Functional and Phenotypic Characterization of Monocytes in Myeloproliferative Syndromes (PHEMOP)

Philadelphia-negative myeloproliferative neoplasms (MPN) are clonal disorders of the hematopoietic stem cell characterized by an excessive production of mature myeloid cells. MPNs are characterized by the presence of somatic gain-of-function mutations present in more than 80% of cases and affecting JAK2, CALR or MPL genes. These mutations lead to a constitutive activation of the JAK-STAT signaling pathway at the origin of cell proliferation.

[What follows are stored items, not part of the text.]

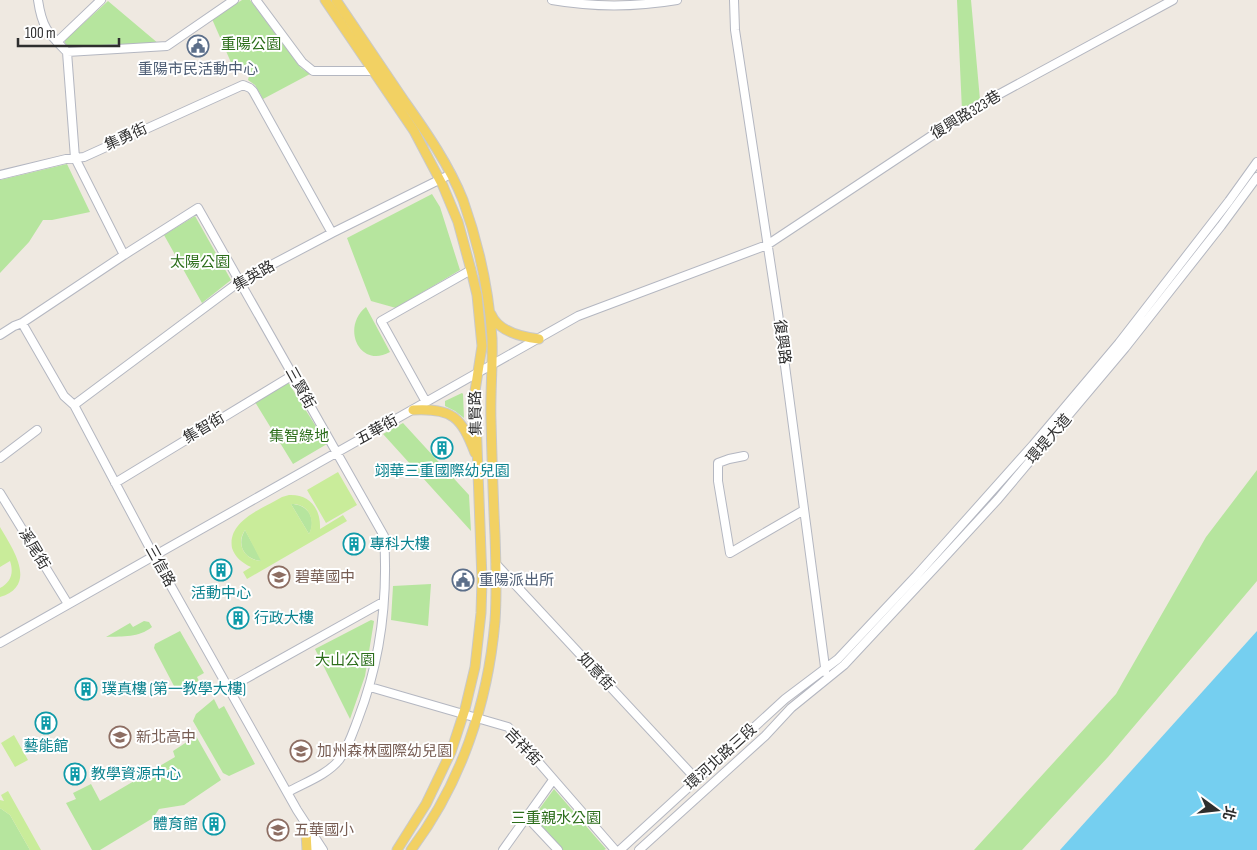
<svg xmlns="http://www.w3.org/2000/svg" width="1257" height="850" font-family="'Sofia Sans Condensed','Noto Sans TC',sans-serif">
<rect width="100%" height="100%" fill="#efe9e1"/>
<!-- green -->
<path fill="#b6e59e" d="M242,0H250L301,68L310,74L263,99L255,85L248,80L250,72L233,67L212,19Z
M957,0H971L980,100L962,111Z
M108,1L159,44L70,48L65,43V40Z
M67,164L90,212L52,220H43L29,242L0,273V180Z
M432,194L440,207L460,270L396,308L371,301L347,238Z
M195,216L231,280L202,303L164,235Z
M366,307L390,352C359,369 341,327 366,307Z
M288,382L327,444L293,464L255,402Z
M462,393L463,394L464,418L455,411L445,406V401Z
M403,423L469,495L471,531L383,434Z
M1257,470V581L1108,757L1022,850H974L1116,694L1206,537Z
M291,504C308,504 317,519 309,534Z
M245,530L262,561C244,560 236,545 245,530Z
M431,584L428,626L391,620L393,586Z
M371,620L374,621L365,676L350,719L315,649Z
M144,621L149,622L152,627C138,638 124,636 106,637L130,623L133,627Z
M180,631L204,673L197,677L199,681L181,688L174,686L154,648L155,644Z
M214,699L219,709L224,706L255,764L229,776L223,773L193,721L196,714Z
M196,736L221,780L184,805L159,809L153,818L100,850H92L66,803L76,799L73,793L91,784L100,801L175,757L173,751Z
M554,789L606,849L604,850H561L532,819Z
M0,808L10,815L30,850H0Z"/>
<!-- pitch -->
<path fill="#c9ec9a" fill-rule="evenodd" d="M338,472L357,505L326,523L307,490Z
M289,495C310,494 321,509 320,529L343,515L347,521L247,579L243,572L251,567C242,563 235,557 232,548C227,520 264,508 282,497ZM291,504C308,503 316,519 309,534ZM245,530L261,561C245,560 235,544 245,530Z
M0,527C12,548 39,585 0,597V588C11,582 14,573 10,561L0,567Z
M14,735L28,760L15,767L1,743Z
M8,791L41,850H30L10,815L0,808V800L4,801L1,795Z"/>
<!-- water -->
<path fill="#75cff0" d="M1257,631V850H1060Z"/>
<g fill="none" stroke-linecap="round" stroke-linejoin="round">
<!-- minor casing -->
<g stroke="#b4b7c1" stroke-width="10">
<path id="minor" d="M38,0C42,28 48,33 67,52L167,46L234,0
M256,0L302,62L313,71H372
M552,0C592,7 636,7 677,0
M734,0L735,30L778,313L825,667V672
M57,42L101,0
M67,52L75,158L124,255L198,208L384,536C388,598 381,660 358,719C353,732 348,748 339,760C327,775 304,783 288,792
M0,175L66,159L84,157L243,85L250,88L253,91L332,233
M22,323L64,396L74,405L154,556L297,810L323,850
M0,335L14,326L22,323L124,255
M426,402L381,321L471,270
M74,405L239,282L332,233L451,174
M744,456L729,459L718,463V481L730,553L804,510
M0,458L37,430
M115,483L293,375
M0,493L68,604
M496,564L697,780
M0,643L578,316L767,245L972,109L1173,0
M370,687L508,727L615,850
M229,688L383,602
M527,817L558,850
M306,833L315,850
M503,850L553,780
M620,850L785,699L838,659L916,576L1033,445L1119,343L1229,201L1257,162
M639,850L765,736L791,708L844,665L941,561L998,499L1125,348L1221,226L1257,177"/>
</g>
<!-- major casing -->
<g stroke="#c9c9c9" stroke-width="11">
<path id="major" d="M325,0L414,131L443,186L458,222L471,270L477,295L482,346L475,391L482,580L481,613L475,667L465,709L451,752L426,804L397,850
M336,0C359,34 382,68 405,102C427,133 449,165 463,200C479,245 489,291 492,338C493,366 490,393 491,421C492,459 493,497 495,535C496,563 497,593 495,621C488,703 461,784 411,850
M491,314C498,331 522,337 539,339
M413,410C453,408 461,417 475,453
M306,833L307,850"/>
</g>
<!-- minor -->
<use href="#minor" stroke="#fff" stroke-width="8"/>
<!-- major -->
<use href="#major" stroke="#f2d163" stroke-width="9"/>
</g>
<!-- icons -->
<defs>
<g id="civic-ring" transform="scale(1.125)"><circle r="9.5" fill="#fff" stroke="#5c6f8a" stroke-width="1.5"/><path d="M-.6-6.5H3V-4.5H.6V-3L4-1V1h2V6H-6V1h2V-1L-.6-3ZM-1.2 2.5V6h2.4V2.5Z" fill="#5c6f8a"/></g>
<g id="building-ring" transform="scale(1.125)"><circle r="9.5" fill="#fff" stroke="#0f9aa8" stroke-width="1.5"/><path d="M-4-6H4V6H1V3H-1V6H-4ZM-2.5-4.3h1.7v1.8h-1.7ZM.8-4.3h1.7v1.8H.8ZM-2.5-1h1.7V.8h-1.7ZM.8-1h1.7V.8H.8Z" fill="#0f9aa8"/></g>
<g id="school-ring" transform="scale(1.125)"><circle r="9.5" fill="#fff" stroke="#8d6e63" stroke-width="1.5"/><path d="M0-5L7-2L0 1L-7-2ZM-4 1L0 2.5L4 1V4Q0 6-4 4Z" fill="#8d6e63"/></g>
</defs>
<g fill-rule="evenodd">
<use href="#civic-ring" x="198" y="46"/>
<use href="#building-ring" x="442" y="448"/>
<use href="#building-ring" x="354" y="544"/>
<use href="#building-ring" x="221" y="570"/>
<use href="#school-ring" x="279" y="577"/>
<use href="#civic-ring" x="463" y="580"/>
<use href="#building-ring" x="238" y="618"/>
<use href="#building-ring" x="86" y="689"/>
<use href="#building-ring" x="46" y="723"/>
<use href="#school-ring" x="120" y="737"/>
<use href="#school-ring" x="301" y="751"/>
<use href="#building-ring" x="75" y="774"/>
<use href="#building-ring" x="214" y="824"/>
<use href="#school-ring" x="278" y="830"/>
</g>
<g text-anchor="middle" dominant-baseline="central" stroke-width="4" stroke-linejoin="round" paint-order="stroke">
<!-- park labels -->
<g font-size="15" fill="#2c6e1b" stroke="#fff">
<text x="251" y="44">重陽公園</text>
<text x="200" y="262">太陽公園</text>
<text x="299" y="436">集智綠地</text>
<text x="345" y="660">大山公園</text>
<text x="556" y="818">三重親水公園</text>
</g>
<!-- service labels -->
<g font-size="15" fill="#4e5e75" stroke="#fff">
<text x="198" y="69">重陽市民活動中心</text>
<text x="479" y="580" text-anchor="start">重陽派出所</text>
</g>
<!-- street labels -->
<g font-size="15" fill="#2e2e2e" stroke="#fff">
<text transform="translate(966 115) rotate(-31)">復興路323巷</text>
<text transform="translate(126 137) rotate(-25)">集勇街</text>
<text transform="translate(254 276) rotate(-30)">集英路</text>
<text transform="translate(782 342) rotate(82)">復興路</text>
<text transform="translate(300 388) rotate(61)">三賢街</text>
<text transform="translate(476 413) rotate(-91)">集賢路</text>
<text transform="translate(204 428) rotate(-31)">集智街</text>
<text transform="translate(377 430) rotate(-29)">五華街</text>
<text transform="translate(1049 439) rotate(-49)">環堤大道</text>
<text transform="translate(34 549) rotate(59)">溪尾街</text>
<text transform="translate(160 566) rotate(61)">三信路</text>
<text transform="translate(596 672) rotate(47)">如意街</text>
<text transform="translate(523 747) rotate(46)">吉祥街</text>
<text transform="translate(721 757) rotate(-42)">環河北路三段</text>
</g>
<!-- culture labels -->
<g font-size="15" fill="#0d838f" stroke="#fff" text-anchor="start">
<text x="442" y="471" text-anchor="middle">翊華三重國際幼兒園</text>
<text x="370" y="544">專科大樓</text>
<text x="221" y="593" text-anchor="middle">活動中心</text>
<text x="254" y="618">行政大樓</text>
<text x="102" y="689">璞真樓 (第一教學大樓)</text>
<text x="46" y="746" text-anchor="middle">藝能館</text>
<text x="91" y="774">教學資源中心</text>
<text x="198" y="824" text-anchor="end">體育館</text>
</g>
<!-- education labels -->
<g font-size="15" fill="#785e54" stroke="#fff" text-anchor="start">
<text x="295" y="577">碧華國中</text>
<text x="136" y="737">新北高中</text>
<text x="317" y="751">加州森林國際幼兒園</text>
<text x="294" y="830">五華國小</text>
</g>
</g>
<!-- north arrow -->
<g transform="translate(1217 810) rotate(105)" stroke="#ffffff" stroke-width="4" paint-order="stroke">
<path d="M0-4L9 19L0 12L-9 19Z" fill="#2e2e2e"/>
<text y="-8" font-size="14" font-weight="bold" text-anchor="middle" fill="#2e2e2e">北</text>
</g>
<!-- scale -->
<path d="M18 38v8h101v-8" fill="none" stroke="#2e2e2e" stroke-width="2.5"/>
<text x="25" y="38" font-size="15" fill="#2e2e2e" stroke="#ffffff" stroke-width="4" paint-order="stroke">100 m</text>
</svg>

MPN include polycythemia vera (PV), essential thrombocythemia (ET), prefibrotic primary myelofibrosis (pre-PMF), and primary myelofibrosis (PMF). Despite the classification of MPNs into distinct subtypes based on clinical and pathological features, the precise mechanisms underlying the phenotypic diversity within these disorders remain poorly understood. One aspect that has received limited attention is the role of monocytes and macrophages, key components of the innate immune system, in MPN pathogenesis.

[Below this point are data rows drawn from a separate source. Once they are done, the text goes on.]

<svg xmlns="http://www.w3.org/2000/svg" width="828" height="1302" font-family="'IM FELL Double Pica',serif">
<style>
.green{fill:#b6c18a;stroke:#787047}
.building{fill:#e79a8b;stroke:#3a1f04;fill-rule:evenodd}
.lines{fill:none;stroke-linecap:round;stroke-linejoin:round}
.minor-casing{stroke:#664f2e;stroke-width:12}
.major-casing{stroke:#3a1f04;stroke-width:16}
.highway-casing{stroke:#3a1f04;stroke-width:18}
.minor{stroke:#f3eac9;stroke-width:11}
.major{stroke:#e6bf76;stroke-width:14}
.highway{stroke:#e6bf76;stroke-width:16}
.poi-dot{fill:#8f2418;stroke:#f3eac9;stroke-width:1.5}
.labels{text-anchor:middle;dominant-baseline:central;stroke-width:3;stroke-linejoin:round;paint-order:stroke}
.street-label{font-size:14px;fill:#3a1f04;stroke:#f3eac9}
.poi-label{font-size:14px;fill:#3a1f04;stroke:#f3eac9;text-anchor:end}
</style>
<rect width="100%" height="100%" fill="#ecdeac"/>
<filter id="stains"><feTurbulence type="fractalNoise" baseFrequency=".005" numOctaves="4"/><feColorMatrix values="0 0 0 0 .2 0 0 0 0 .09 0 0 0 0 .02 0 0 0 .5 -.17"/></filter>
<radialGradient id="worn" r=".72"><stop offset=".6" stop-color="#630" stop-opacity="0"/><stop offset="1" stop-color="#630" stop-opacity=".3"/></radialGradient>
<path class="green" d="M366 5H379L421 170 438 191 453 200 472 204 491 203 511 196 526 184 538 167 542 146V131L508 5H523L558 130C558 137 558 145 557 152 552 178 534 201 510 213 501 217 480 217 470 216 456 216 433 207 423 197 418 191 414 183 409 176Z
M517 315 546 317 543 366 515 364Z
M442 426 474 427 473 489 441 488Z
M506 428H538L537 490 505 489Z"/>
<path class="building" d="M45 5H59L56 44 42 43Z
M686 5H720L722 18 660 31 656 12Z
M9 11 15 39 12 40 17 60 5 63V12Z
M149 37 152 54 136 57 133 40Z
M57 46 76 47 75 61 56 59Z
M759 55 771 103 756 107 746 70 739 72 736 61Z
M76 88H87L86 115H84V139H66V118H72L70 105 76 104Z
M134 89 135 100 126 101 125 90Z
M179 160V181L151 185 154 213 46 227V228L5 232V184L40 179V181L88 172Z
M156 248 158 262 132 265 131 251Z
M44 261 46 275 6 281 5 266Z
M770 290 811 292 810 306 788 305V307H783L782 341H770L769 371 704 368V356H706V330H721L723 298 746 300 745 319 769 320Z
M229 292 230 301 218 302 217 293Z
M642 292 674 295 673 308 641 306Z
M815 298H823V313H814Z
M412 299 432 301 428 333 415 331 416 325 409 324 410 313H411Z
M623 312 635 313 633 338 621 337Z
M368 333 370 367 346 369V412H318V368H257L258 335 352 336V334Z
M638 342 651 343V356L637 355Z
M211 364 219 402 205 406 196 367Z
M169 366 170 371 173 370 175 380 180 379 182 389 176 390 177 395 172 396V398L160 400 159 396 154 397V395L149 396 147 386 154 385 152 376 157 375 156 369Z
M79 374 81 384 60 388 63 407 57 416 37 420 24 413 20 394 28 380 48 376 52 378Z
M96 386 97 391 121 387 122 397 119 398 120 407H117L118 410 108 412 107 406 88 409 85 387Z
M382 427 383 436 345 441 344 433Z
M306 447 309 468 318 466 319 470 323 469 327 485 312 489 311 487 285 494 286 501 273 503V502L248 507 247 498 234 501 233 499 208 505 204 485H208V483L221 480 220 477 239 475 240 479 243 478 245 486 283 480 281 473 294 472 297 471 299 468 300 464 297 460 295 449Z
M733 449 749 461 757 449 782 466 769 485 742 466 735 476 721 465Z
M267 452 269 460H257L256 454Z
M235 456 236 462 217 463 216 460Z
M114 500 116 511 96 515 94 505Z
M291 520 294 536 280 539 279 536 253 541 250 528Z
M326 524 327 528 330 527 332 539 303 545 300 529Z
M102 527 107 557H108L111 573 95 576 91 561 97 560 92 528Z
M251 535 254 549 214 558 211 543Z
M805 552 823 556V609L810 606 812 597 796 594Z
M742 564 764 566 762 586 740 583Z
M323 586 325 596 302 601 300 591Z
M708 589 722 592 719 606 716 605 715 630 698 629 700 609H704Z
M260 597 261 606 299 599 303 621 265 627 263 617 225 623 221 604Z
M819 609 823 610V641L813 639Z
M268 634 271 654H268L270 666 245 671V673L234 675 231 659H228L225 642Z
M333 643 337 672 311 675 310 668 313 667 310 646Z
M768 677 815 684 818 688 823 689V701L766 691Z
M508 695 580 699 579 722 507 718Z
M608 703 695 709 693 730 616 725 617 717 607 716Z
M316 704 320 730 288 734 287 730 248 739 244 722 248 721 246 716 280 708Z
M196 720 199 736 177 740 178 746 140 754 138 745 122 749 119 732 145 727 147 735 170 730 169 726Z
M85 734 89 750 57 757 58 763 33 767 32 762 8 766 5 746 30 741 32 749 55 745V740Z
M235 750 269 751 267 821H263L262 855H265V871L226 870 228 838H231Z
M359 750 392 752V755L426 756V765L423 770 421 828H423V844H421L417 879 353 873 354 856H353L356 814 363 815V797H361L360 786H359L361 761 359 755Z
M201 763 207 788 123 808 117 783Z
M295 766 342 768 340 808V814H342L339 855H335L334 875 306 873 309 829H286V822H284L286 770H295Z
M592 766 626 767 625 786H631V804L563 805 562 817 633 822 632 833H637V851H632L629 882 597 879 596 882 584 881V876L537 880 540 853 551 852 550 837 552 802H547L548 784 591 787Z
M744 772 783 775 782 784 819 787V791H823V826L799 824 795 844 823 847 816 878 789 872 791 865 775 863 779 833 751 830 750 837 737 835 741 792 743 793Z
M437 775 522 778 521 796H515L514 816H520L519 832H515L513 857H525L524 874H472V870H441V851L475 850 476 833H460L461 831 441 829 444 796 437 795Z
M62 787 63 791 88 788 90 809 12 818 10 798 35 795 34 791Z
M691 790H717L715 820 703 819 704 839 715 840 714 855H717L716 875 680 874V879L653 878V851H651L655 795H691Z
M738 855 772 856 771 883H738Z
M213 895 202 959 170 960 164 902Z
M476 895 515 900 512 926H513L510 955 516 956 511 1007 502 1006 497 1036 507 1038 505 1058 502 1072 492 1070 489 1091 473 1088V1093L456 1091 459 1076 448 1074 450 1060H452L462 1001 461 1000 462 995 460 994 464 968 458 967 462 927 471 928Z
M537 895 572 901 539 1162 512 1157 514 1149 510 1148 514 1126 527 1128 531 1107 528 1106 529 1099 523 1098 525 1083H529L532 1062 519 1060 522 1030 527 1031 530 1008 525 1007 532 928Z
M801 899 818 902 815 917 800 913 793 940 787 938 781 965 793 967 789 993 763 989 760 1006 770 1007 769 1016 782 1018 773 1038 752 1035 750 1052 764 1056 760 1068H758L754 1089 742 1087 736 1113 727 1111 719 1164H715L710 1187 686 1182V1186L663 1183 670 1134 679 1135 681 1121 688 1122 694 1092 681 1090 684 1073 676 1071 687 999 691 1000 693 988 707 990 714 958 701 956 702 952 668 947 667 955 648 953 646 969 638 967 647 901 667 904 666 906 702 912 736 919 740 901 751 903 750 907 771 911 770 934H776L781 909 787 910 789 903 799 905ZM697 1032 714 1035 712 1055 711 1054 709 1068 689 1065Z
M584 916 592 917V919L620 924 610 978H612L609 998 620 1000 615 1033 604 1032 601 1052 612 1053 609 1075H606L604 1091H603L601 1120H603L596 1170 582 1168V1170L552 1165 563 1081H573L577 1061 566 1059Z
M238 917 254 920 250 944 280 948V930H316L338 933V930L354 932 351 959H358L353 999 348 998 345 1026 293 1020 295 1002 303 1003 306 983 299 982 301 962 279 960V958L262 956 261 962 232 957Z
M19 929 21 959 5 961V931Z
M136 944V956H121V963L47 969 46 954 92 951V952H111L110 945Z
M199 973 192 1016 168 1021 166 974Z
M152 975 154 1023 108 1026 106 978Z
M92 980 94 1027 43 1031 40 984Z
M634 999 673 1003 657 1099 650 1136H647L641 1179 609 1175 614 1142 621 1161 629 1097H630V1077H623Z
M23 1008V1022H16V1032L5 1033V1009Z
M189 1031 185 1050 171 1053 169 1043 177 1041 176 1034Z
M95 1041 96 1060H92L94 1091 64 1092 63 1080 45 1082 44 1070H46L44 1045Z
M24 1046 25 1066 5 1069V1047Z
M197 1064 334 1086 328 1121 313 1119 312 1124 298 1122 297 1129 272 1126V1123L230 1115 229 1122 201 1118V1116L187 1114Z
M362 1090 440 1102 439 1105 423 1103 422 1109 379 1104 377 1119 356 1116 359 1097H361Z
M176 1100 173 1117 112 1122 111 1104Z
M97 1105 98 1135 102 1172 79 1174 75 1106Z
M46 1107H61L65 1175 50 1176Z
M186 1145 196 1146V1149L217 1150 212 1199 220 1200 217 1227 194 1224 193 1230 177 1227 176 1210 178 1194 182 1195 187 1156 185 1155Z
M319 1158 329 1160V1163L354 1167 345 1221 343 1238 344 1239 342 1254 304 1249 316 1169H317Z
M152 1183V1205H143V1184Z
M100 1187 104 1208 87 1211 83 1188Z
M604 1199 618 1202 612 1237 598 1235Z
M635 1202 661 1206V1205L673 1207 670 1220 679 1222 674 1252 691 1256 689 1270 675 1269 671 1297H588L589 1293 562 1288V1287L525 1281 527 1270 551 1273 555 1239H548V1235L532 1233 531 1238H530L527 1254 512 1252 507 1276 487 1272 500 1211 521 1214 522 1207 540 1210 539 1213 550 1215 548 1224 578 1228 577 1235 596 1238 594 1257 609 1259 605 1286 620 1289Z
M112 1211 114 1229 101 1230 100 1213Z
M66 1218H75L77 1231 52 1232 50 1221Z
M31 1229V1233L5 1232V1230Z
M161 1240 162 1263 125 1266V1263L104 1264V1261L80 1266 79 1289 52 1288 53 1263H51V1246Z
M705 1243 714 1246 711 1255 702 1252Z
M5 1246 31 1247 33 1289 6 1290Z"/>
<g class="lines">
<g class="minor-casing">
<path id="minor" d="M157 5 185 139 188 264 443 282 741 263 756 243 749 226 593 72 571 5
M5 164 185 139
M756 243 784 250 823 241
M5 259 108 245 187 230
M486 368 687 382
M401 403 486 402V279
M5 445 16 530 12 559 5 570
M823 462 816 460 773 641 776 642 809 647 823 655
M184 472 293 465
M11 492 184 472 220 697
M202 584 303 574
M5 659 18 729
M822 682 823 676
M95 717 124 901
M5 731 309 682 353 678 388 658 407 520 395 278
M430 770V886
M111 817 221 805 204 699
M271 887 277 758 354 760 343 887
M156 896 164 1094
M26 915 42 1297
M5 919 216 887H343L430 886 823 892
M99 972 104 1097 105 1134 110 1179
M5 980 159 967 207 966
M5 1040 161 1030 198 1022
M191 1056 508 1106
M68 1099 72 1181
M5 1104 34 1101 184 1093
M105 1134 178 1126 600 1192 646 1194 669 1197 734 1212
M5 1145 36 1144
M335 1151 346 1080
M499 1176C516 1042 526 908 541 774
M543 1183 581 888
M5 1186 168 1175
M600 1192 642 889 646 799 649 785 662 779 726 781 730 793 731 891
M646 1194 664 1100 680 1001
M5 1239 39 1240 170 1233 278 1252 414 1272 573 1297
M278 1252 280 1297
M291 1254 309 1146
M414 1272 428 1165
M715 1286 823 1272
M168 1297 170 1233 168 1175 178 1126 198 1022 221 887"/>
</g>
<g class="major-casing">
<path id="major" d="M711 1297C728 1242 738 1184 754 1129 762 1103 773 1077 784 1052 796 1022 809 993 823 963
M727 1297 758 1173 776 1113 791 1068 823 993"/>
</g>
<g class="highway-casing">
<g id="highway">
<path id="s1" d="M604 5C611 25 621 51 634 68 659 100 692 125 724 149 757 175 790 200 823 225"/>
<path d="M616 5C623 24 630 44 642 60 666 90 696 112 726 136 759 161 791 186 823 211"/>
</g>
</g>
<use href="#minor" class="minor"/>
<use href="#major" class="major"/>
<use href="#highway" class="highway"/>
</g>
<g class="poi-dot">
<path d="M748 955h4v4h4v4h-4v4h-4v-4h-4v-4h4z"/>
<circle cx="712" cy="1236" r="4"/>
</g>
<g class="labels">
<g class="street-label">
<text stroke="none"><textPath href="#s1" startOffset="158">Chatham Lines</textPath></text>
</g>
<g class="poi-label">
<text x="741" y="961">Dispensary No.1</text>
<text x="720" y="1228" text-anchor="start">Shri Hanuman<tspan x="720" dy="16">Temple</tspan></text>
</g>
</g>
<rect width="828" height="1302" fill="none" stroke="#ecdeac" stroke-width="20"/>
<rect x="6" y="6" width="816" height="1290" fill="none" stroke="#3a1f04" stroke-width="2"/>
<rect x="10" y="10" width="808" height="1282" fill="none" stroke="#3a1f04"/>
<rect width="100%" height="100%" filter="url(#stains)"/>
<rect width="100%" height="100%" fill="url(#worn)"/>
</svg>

Monocytes, circulating precursors of tissue-resident macrophages, play essential roles in inflammation, immune surveillance, and tissue repair. Upon recruitment to tissues, monocytes differentiate into macrophages with diverse phenotypes and functions influenced by local microenvironmental cues. Macrophages, in turn, exhibit a spectrum of activation states ranging from pro-inflammatory (M1) to anti-inflammatory or pro-repair (M2), with implications for various physiological and pathological processes. Recent studies have implicated monocytes and macrophages in the pathogenesis of MPNs. Circulating monocytes in MPN patients display altered functional characteristics, including dysregulated cytokine production and enhanced fibrotic potential. Additionally, monocytosis, an elevated monocyte count, has been identified as an adverse prognostic factor in MPNs, particularly in PMF.

Based on these observations, investigator propose that monocytes and macrophages contribute to the phenotypic expression of MPNs and that distinct phenotypic and functional signatures of these cells may be associated with different MPN subtypes. By leveraging available techniques for genetic and functional analysis, study team aims to elucidate the role of monocytes and macrophages in MPN pathogenesis and identify potential biomarkers associated with disease phenotype and prognosis. Through comprehensive characterization of these immune cell populations, investigator seek to gain insights into the underlying mechanisms driving the heterogeneity of MPNs and identify novel therapeutic targets for precision medicine approaches.